Had Trump pulled his head in and said “I’m going to leave it the the Health Professionals in each State” it is highly likely that Biden would have lost.
What a silly Woke comment. The figures you are quoting are from MSM who dio NOT report factually. For your information the overall death count in the USA for all of 2020 is not much different from any other recent year. The MSM have been stupidly playing this up for over 12 mths now. Are you even aware that Hospitals in USA were PAID $$$ to describe deaths as from Covid.
I’m a fact seeker & with good reason I don’t trust offhand what is being parroted in the MSM.
The Vaccinations are untried & potentially dangerous. How is it that a vaccine for the SARS-CoV-2 virus, which under normal conditions would take years to develop, was promptly launched in early November 2020? The mRNA vaccine announced by Pfizer is based on an experimental gene editing mRNA technology which has a bearing on the human genome.
Were the standard animal lab tests using mice or ferrets conducted?
Or did Pfizer “go straight to human “guinea pigs.”? Human tests began in late July and early August. “Three months is unheard of for testing a new vaccine. Several years is the norm.”

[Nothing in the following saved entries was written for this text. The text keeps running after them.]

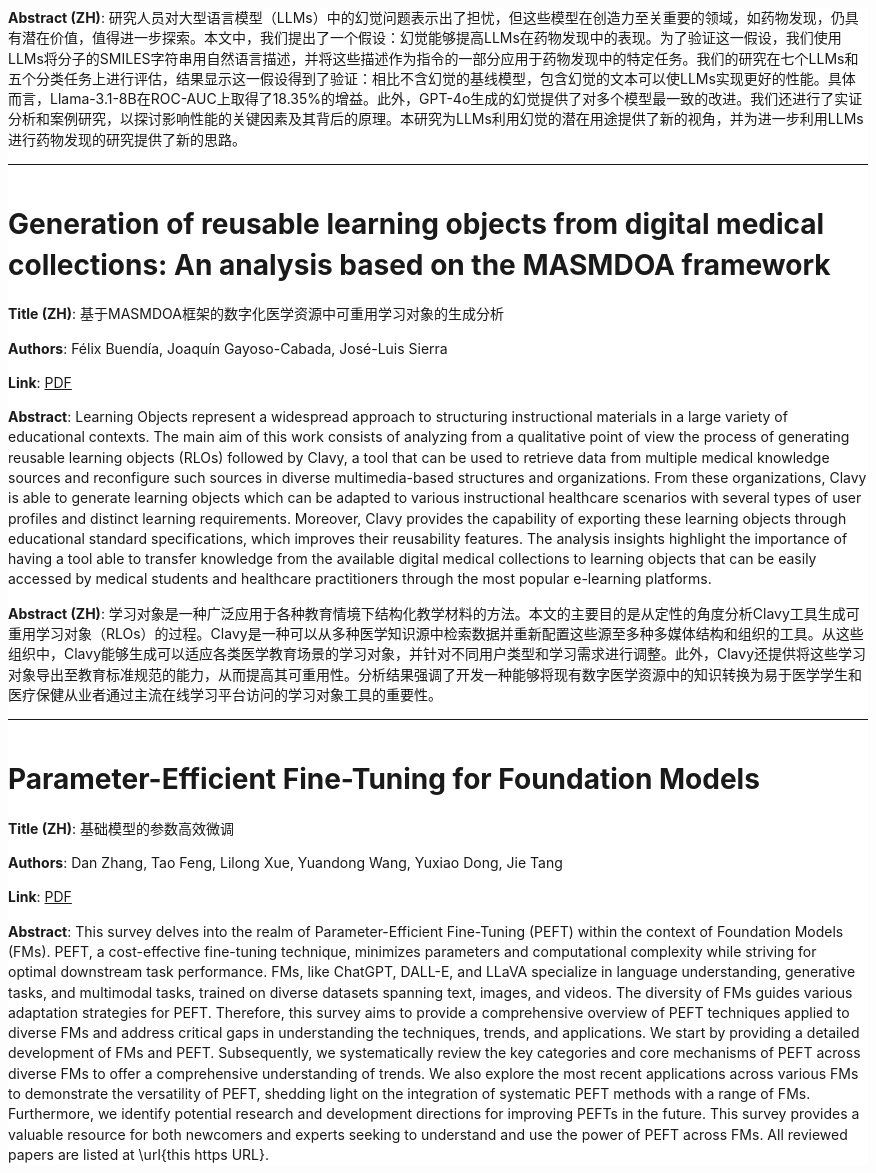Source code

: **Abstract (ZH)**: 研究人员对大型语言模型（LLMs）中的幻觉问题表示出了担忧，但这些模型在创造力至关重要的领域，如药物发现，仍具有潜在价值，值得进一步探索。本文中，我们提出了一个假设：幻觉能够提高LLMs在药物发现中的表现。为了验证这一假设，我们使用LLMs将分子的SMILES字符串用自然语言描述，并将这些描述作为指令的一部分应用于药物发现中的特定任务。我们的研究在七个LLMs和五个分类任务上进行评估，结果显示这一假设得到了验证：相比不含幻觉的基线模型，包含幻觉的文本可以使LLMs实现更好的性能。具体而言，Llama-3.1-8B在ROC-AUC上取得了18.35%的增益。此外，GPT-4o生成的幻觉提供了对多个模型最一致的改进。我们还进行了实证分析和案例研究，以探讨影响性能的关键因素及其背后的原理。本研究为LLMs利用幻觉的潜在用途提供了新的视角，并为进一步利用LLMs进行药物发现的研究提供了新的思路。 

---
# Generation of reusable learning objects from digital medical collections: An analysis based on the MASMDOA framework 

**Title (ZH)**: 基于MASMDOA框架的数字化医学资源中可重用学习对象的生成分析 

**Authors**: Félix Buendía, Joaquín Gayoso-Cabada, José-Luis Sierra  

**Link**: [PDF](https://arxiv.org/pdf/2501.13806)  

**Abstract**: Learning Objects represent a widespread approach to structuring instructional materials in a large variety of educational contexts. The main aim of this work consists of analyzing from a qualitative point of view the process of generating reusable learning objects (RLOs) followed by Clavy, a tool that can be used to retrieve data from multiple medical knowledge sources and reconfigure such sources in diverse multimedia-based structures and organizations. From these organizations, Clavy is able to generate learning objects which can be adapted to various instructional healthcare scenarios with several types of user profiles and distinct learning requirements. Moreover, Clavy provides the capability of exporting these learning objects through educational standard specifications, which improves their reusability features. The analysis insights highlight the importance of having a tool able to transfer knowledge from the available digital medical collections to learning objects that can be easily accessed by medical students and healthcare practitioners through the most popular e-learning platforms. 

**Abstract (ZH)**: 学习对象是一种广泛应用于各种教育情境下结构化教学材料的方法。本文的主要目的是从定性的角度分析Clavy工具生成可重用学习对象（RLOs）的过程。Clavy是一种可以从多种医学知识源中检索数据并重新配置这些源至多种多媒体结构和组织的工具。从这些组织中，Clavy能够生成可以适应各类医学教育场景的学习对象，并针对不同用户类型和学习需求进行调整。此外，Clavy还提供将这些学习对象导出至教育标准规范的能力，从而提高其可重用性。分析结果强调了开发一种能够将现有数字医学资源中的知识转换为易于医学学生和医疗保健从业者通过主流在线学习平台访问的学习对象工具的重要性。 

---
# Parameter-Efficient Fine-Tuning for Foundation Models 

**Title (ZH)**: 基础模型的参数高效微调 

**Authors**: Dan Zhang, Tao Feng, Lilong Xue, Yuandong Wang, Yuxiao Dong, Jie Tang  

**Link**: [PDF](https://arxiv.org/pdf/2501.13787)  

**Abstract**: This survey delves into the realm of Parameter-Efficient Fine-Tuning (PEFT) within the context of Foundation Models (FMs). PEFT, a cost-effective fine-tuning technique, minimizes parameters and computational complexity while striving for optimal downstream task performance. FMs, like ChatGPT, DALL-E, and LLaVA specialize in language understanding, generative tasks, and multimodal tasks, trained on diverse datasets spanning text, images, and videos. The diversity of FMs guides various adaptation strategies for PEFT. Therefore, this survey aims to provide a comprehensive overview of PEFT techniques applied to diverse FMs and address critical gaps in understanding the techniques, trends, and applications. We start by providing a detailed development of FMs and PEFT. Subsequently, we systematically review the key categories and core mechanisms of PEFT across diverse FMs to offer a comprehensive understanding of trends. We also explore the most recent applications across various FMs to demonstrate the versatility of PEFT, shedding light on the integration of systematic PEFT methods with a range of FMs. Furthermore, we identify potential research and development directions for improving PEFTs in the future. This survey provides a valuable resource for both newcomers and experts seeking to understand and use the power of PEFT across FMs. All reviewed papers are listed at \url{this https URL}. 
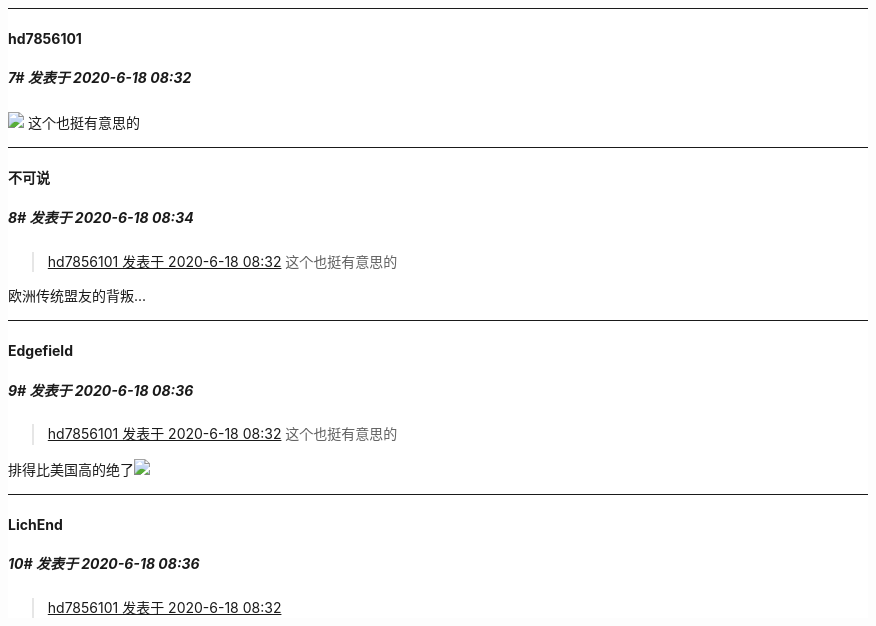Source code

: 





*****

####  hd7856101  
##### 7#       发表于 2020-6-18 08:32



<img src="https://p.sda1.dev/0/1d504378791f724f17fabdae447561f7/IMG_CEEC829C35819BCBD95473EF32A6CF7E.png" referrerpolicy="no-referrer">
这个也挺有意思的







*****

####  不可说  
##### 8#       发表于 2020-6-18 08:34



<blockquote><a href="httphttps://bbs.saraba1st.com/2b/forum.php?mod=redirect&amp;goto=findpost&amp;pid=47846416&amp;ptid=1942396" target="_blank">hd7856101 发表于 2020-6-18 08:32</a>
这个也挺有意思的</blockquote>
欧洲传统盟友的背叛...







*****

####  Edgefield  
##### 9#       发表于 2020-6-18 08:36



<blockquote><a href="httphttps://bbs.saraba1st.com/2b/forum.php?mod=redirect&amp;goto=findpost&amp;pid=47846416&amp;ptid=1942396" target="_blank">hd7856101 发表于 2020-6-18 08:32</a>
这个也挺有意思的</blockquote>
排得比美国高的绝了<img src="https://static.saraba1st.com/image/smiley/face2017/067.png" referrerpolicy="no-referrer">







*****

####  LichEnd  
##### 10#       发表于 2020-6-18 08:36



<blockquote><a href="httphttps://bbs.saraba1st.com/2b/forum.php?mod=redirect&amp;goto=findpost&amp;pid=47846416&amp;ptid=1942396" target="_blank">hd7856101 发表于 2020-6-18 08:32</a>
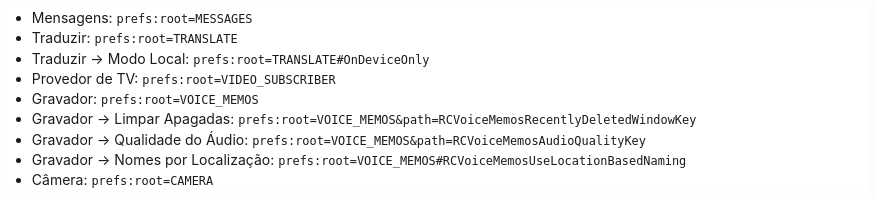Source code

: - Mensagens: `prefs:root=MESSAGES`
- Traduzir: `prefs:root=TRANSLATE`
- Traduzir → Modo Local: `prefs:root=TRANSLATE#OnDeviceOnly`
- Provedor de TV: `prefs:root=VIDEO_SUBSCRIBER`
- Gravador: `prefs:root=VOICE_MEMOS`
- Gravador → Limpar Apagadas: `prefs:root=VOICE_MEMOS&path=RCVoiceMemosRecentlyDeletedWindowKey`
- Gravador → Qualidade do Áudio: `prefs:root=VOICE_MEMOS&path=RCVoiceMemosAudioQualityKey`
- Gravador → Nomes por Localização: `prefs:root=VOICE_MEMOS#RCVoiceMemosUseLocationBasedNaming`
- Câmera: `prefs:root=CAMERA`
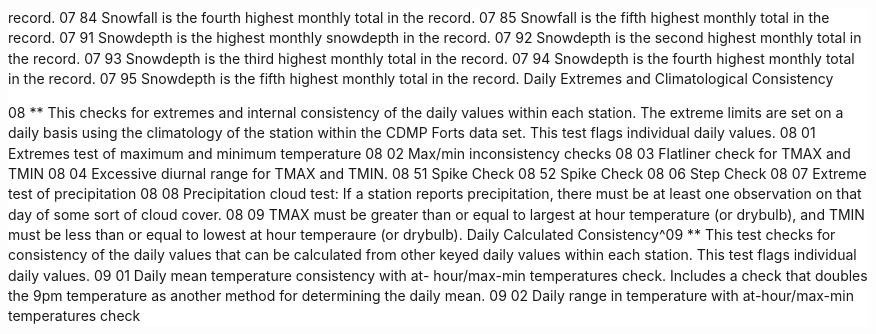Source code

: record.
07 84 Snowfall is the fourth highest monthly total in the
record.
07 85
Snowfall is the fifth highest monthly total in the
record.
07 91 Snowdepth is the highest monthly snowdepth in
the record.
07 92
Snowdepth is the second highest monthly total in
the record.
07 93 Snowdepth is the third highest monthly total in the
record.
07 94
Snowdepth is the fourth highest monthly total in
the record.
07 95
Snowdepth is the fifth highest monthly total in the
record.
Daily Extremes and
Climatological
Consistency

08 **
This checks for extremes and internal consistency
of the daily values within each station. The
extreme limits are set on a daily basis using the
climatology of the station within the CDMP Forts
data set. This test flags individual daily values.
08 01
Extremes test of maximum and minimum
temperature
08 02 Max/min inconsistency checks
08 03 Flatliner check for TMAX and TMIN
08 04 Excessive diurnal range for TMAX and TMIN.
08 51 Spike Check
08 52 Spike Check
08 06 Step Check
08 07 Extreme test of precipitation
08 08
Precipitation cloud test: If a station reports
precipitation, there must be at least one
observation on that day of some sort of cloud
cover.
08 09
TMAX must be greater than or equal to largest at
hour temperature (or drybulb), and TMIN must be
less than or equal to lowest at hour temperaure (or
drybulb).
Daily Calculated
Consistency^09 **
This test checks for consistency of the daily values
that can be calculated from other keyed daily
values within each station. This test flags
individual daily values.
09 01
Daily mean temperature consistency with at-
hour/max-min temperatures check. Includes a
check that doubles the 9pm temperature as
another method for determining the daily mean.
09 02 Daily range in temperature with at-hour/max-min
temperatures check
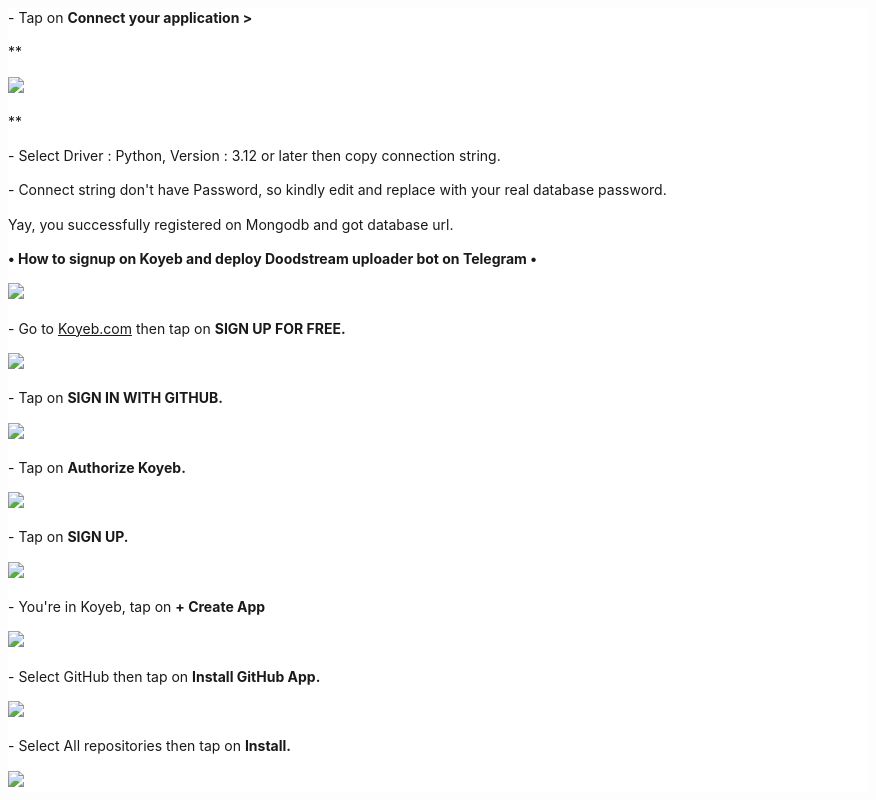 \- Tap on **Connect your application >**

**

![](https://lh3.googleusercontent.com/-KX2IeBTXJM4/Yu2UBWXzDHI/AAAAAAAAM7U/T0wGpGvbf0U-2bKya-5Z4q9siGNnukSHgCNcBGAsYHQ/s1600/1659737089102342-21.png)

  
**

\- Select Driver : Python, Version : 3.12 or later then copy connection string.

  

\- Connect string don't have Password, so kindly edit and replace <Password> with your real database password.

  

Yay, you successfully registered on Mongodb and got database url.

  

**• How to signup on Koyeb and deploy Doodstream uploader bot on Telegram •**

 ![](https://lh3.googleusercontent.com/-iytm8TKsWEQ/Yxp6m5umx1I/AAAAAAAANnQ/stwdTUfACWA4oBCfdh5yn0Vz1TEcrhzlACNcBGAsYHQ/s1600/1662679703349965-2.png) 

  

\- Go to [Koyeb.com](http://Koyeb.com) then tap on **SIGN UP FOR FREE.**

 **![](https://lh3.googleusercontent.com/-QqiUYCOKnUY/Yxp6l6YTijI/AAAAAAAANnM/kHRbnBH2oDUqARo-rH3lVrtUoc3xCwr3gCNcBGAsYHQ/s1600/1662679699975496-3.png)** 

\- Tap on **SIGN IN WITH GITHUB.**

 **![](https://lh3.googleusercontent.com/-7VKE7dCZEkg/Yxp6lPp2x3I/AAAAAAAANnI/xM8KXjDuAaA332vSlu-D61u80L2iA2uagCNcBGAsYHQ/s1600/1662679696000977-4.png)** 

\- Tap on **Authorize Koyeb.**

  

 ![](https://lh3.googleusercontent.com/-ECzdLnEM_k0/Yxp6kOBFgTI/AAAAAAAANnE/waZU7GEGjgMgU56c1nK290duzycYD9iHACNcBGAsYHQ/s1600/1662679692632174-5.png) 

  

\- Tap on **SIGN UP.**

 **![](https://lh3.googleusercontent.com/-K7T2N8Er31I/Yxp6jegjrjI/AAAAAAAANnA/FFrfj09QMT8YENGlWzZvwdAO97C5J56eACNcBGAsYHQ/s1600/1662679688779934-6.png)** 

\- You're in Koyeb, tap on **\+ Create App**

 **![](https://lh3.googleusercontent.com/-i2dDOSYpA78/Yxp6iYAcGsI/AAAAAAAANm8/pvbeLBqQBlgoRMbXr8zGGy0WgbasfSnuQCNcBGAsYHQ/s1600/1662679684828572-7.png)** 

\- Select GitHub then tap on **Install GitHub App.**

  

 **![](https://lh3.googleusercontent.com/-64lGxuW050E/Yxp6hQzVgoI/AAAAAAAANm4/0oJczmrxFFcQyOyGu6CXjiwQBPATgIhLgCNcBGAsYHQ/s1600/1662679680968266-8.png)** 

\- Select All repositories then tap on **Install.**

 **![](https://lh3.googleusercontent.com/-xn3lZlkYf7A/Yxp6gcE4O5I/AAAAAAAANm0/NoghmwYUNhUTjSAX8L9ROgnpjmH47wXmwCNcBGAsYHQ/s1600/1662679677503649-9.png)** 
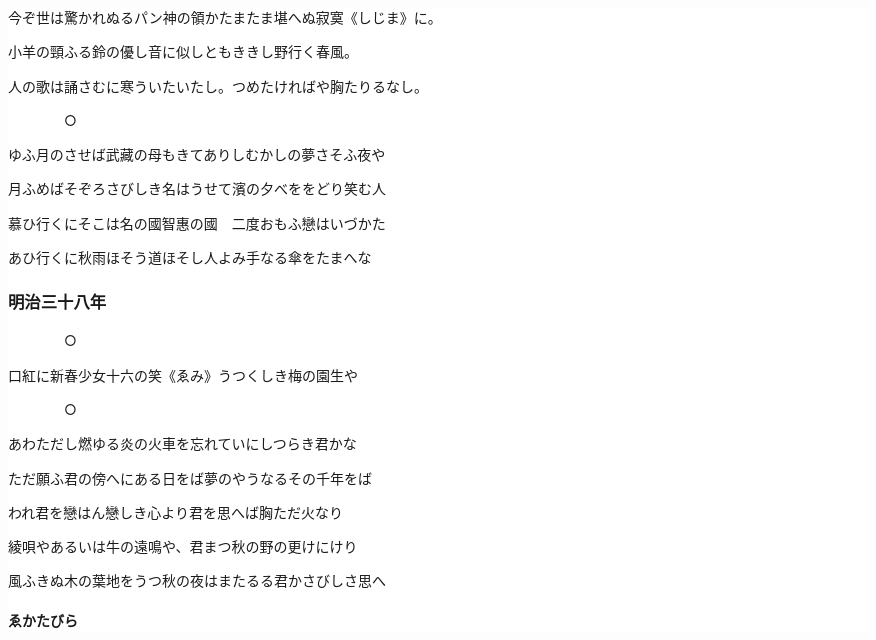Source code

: 
今ぞ世は驚かれぬるパン神の領かたまたま堪へぬ寂寞《しじま》に。



小羊の頸ふる鈴の優し音に似しともききし野行く春風。



人の歌は誦さむに寒ういたいたし。つめたければや胸たりるなし。



　　　　○



ゆふ月のさせば武藏の母もきてありしむかしの夢さそふ夜や



月ふめばそぞろさびしき名はうせて濱の夕べををどり笑む人



慕ひ行くにそこは名の國智惠の國　二度おもふ戀はいづかた



あひ行くに秋雨ほそう道ほそし人よみ手なる傘をたまへな





### 明治三十八年






　　　　○



口紅に新春少女十六の笑《ゑみ》うつくしき梅の園生や



　　　　○



あわただし燃ゆる炎の火車を忘れていにしつらき君かな



ただ願ふ君の傍へにある日をば夢のやうなるその千年をば



われ君を戀はん戀しき心より君を思へば胸ただ火なり



綾唄やあるいは牛の遠鳴や、君まつ秋の野の更けにけり



風ふきぬ木の葉地をうつ秋の夜はまたるる君かさびしさ思へ



#### ゑかたびら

Before you vote- Google the following Fact that you won’t hear (why not?) on MSM :
7 European Nations Halt AstraZeneca Jabs On Reports Of “Serious” Blood Clots
If you want more Facts Google this :
The 2020 Worldwide Corona Crisis: Destroying Civil Society, Engineered Economic Depression, Global Coup d’État and the “Great Reset”
If you don’t read alternative information you’ve got a closed mind -which could be dangerous.
It is certainly true that a closed mind could be dangerous.
As you, more than adequately, demonstrate.
More charitably, James, I think Agni is requesting your report as to the histology of the lab analysis. Then, with a bit of mathematics, we will be able to compare your assessment with those whom you quote.
Not everything found on google is authorative. Agreed, it is a grade above FB. The long answer is : time will tell; i.e about another 18 months!
Seems the two popular vaccines used in the US don’t work very well against the South African strain, so its all going to start over again. You would expect to US to get its own mutation shortly because of the vast numbers who have been infected.
I treated the staff and the subscribers to a long tutorial on virus mutation about a year ago (my mistake).
In a nutshell, it is an arms race between the vaccine (which is a cut-down version of the virus) and the virus itself. To mutate, effectively, is to “escape” the vaccine. The same for basic flu. As the virus mutates significantly, the vaccine must change in tandem.
On the other hand the virus can over-do it and kill the host which is not actually “intended” by the virus. The virus needs the host in order to “live” Viruses are the ultimate free-riders.
No one reads history (anymore) but in another 18 months or so they will get the message!
Quite correct. I’ll thumb you up until someone else thumbs you down.
Thanks but it didn’t take long for my ankle nipper(s) to strike.